Se o mercado europeu do acúçar for aberto agora, quem mais vai lucrar com isso é o Brasil; os países mais pobres serão os perdedores, ao lado dos agricultores que cultivam na Europa a beterraba do açúcar.

No caso de outros produtos agrários, os Estados Unidos, a Austrália, o Canadá, a Argentina e a Nova Zelândia seriam muito mais favorecidos pelo fim das barreiras comerciais do que os países em desenvolvimento.

Não existe um consenso nem mesmo dentro da União Européia. A França e alguns dos países que ingressaram na União Européia em maio de 2004 resistem com todas as forças à redução dos subsídios europeus à agricultura, enquanto outros países do bloco aceitariam prejudicar em parte a agricultura, se pudessem em compensação exportar mais facilmente produtos industriais e serviços.

Alto preço do fracasso

BdT, Bauernprotest in Hong Kong, im Vorfeld des WTO-Treffens
Protestos antiglobalização organizados pela ONG Oxfam em Hong Kong antes do início da conferênciaFoto: AP

Diante desse pano de fundo de interesses divergentes, o fracasso da conferência da OMC é mais provável que seu sucesso. E o preço do fracasso é alto. Ele significa que as rendas mundiais deixarão de crescer 300 bilhões de dólares por ano, como calculou o Banco Mundial para o caso de o comércio mundial ser completamente liberalizado. Dessa quantia, cerca de 45% reverteria em benefício dos países em desenvolvimento.

O problema é que a distribuição das rendas é extremamente desigual e que isso não mudaria se as rendas se multiplicassem. Os perdedores não têm interesse nenhum em que os países ricos e os ricos nos países pobres enriqueçam mais ainda.

Só existe uma possibilidade de que a atual rodada seja bem-sucedida: que todos os participantes se lembrem da promessa feita em Doha de que esta rodada seria em prol do desenvolvimento. Isso significa não apenas que as vantagens revertam em maiores proporções em favor dos países em desenvolvimento. Mas, também, que os lucros sejam distribuídos nesses países da maneira mais justa possível.

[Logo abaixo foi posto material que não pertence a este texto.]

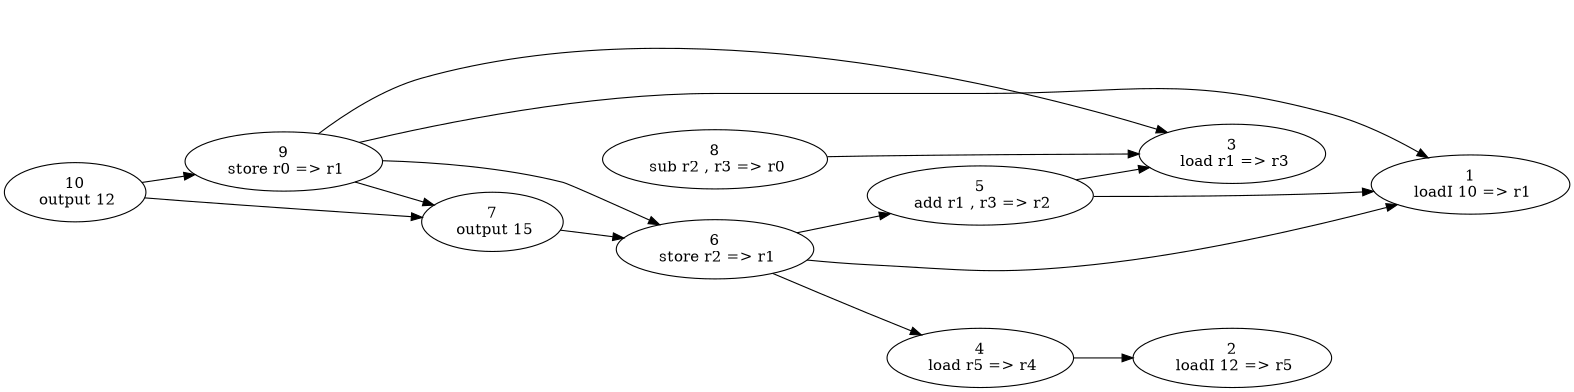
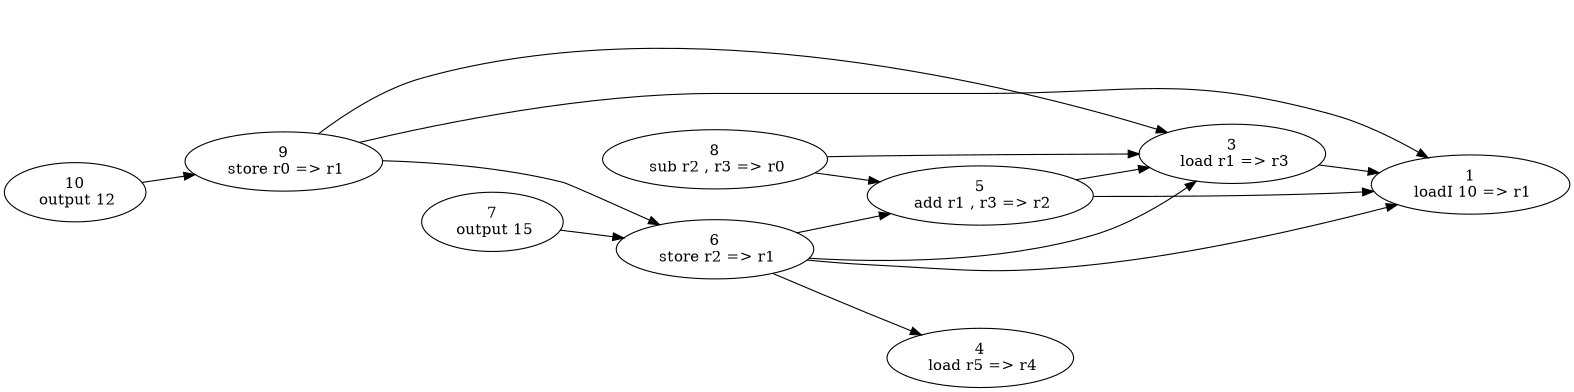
  digraph {
    rankdir=LR
    n1 [label="1\n loadI 10 => r1"]
-   n2 [label="2\n loadI 12 => r5"]
    n3 [label="3\n load r1 => r3"]
    n4 [label="4\n load r5 => r4"]
    n5 [label="5\n add r1 , r3 => r2"]
    n6 [label="6\n store r2 => r1"]
    n7 [label="7\n output 15"]
    n8 [label="8\n sub r2 , r3 => r0"]
    n9 [label="9\n store r0 => r1"]
    n10 [label="10\n output 12"]
-   n4 -> n2
+   n3 -> n1
    n5 -> n1
    n5 -> n3
    n6 -> n1
+   n6 -> n3
    n6 -> n4
    n6 -> n5
    n7 -> n6
    n8 -> n3
+   n8 -> n5
    n9 -> n1
    n9 -> n3
    n9 -> n6
-   n9 -> n7
-   n10 -> n7
    n10 -> n9
  }
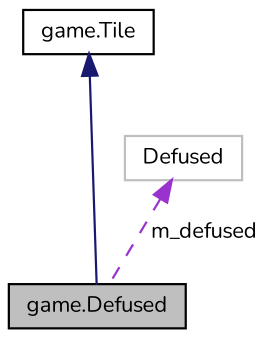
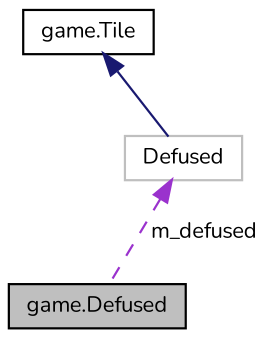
  digraph {
    fontname=Nunito
    node [color=black fillcolor=white fontname=Nunito fontsize=10 shape=record style=filled]
    edge [dir=back fontname=Nunito fontsize=10 labelfontname=Helvetica labelfontsize=10]
    n1 [fillcolor=grey75 fontcolor=black height=0.2 label="game.Defused" width=0.4]
    n2 [height=0.2 label="game.Tile" width=0.4]
    n3 [color=grey75 height=0.2 label=Defused width=0.4]
-   n2 -> n1 [color=midnightblue style=solid]
+   n2 -> n3 [color=midnightblue style=solid]
    n3 -> n1 [color=darkorchid3 label=" m_defused" style=dashed]
  }
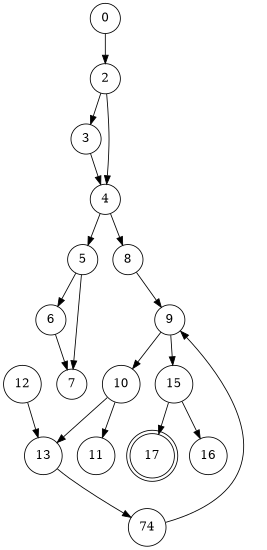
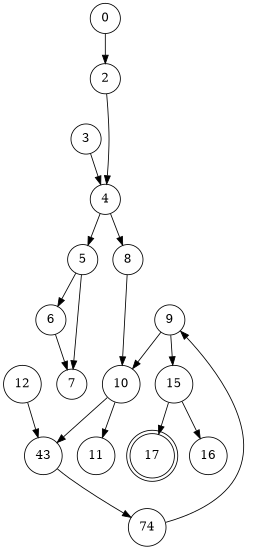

Precondição para que isso aconteça é, de fato, que europeus e norte-amercianos abram mão de seu protecionismo. Há de se admitir que a Comissão Européia apresentou nesse ponto uma proposta negociável.

Em contrapartida, os países industrializados esperam uma redução das taxas de importação sobre os produtos de sua indústria, uma simplificação dos procedimentos alfandegários e uma abertura dos mercados internacionais para serviços.

O mínimo é alguma coisa

Neste ponto, a OMC é o pregão onde não se cambiam apenas mercadorias, como também se simplificam, na base do toma-lá-dá-cá, as condições básicas do comércio – de forma que todos lucrem tanto quanto possível.

Após o fracasso das conferências anteriores, em Seattle e Cancún, cresce a pressão para que a OMC tenha sucesso. É lógico que, em caso de um novo malogro, diminuiria o interesse dos pesos pesados do comércio mundial em soluções multilaterais, aumentando o número de acordos bilaterais de livre-comércio.

Uma característica dos acordos bilaterais é que geralmente o parceiro mais forte lucra mais, enquanto nos pactos multilaterais os interesses dos fracos também são levados em consideração.

Se as negociações em Hong Kong não forem bem-sucedidas, os maiores perdedores serão os países em desenvolvimento. Se os participantes conseguirem pelo menos evitar o malogro completo da rodada de Doha e agendar para o próximo ano a continuação das negociações, isso já seria um sucesso.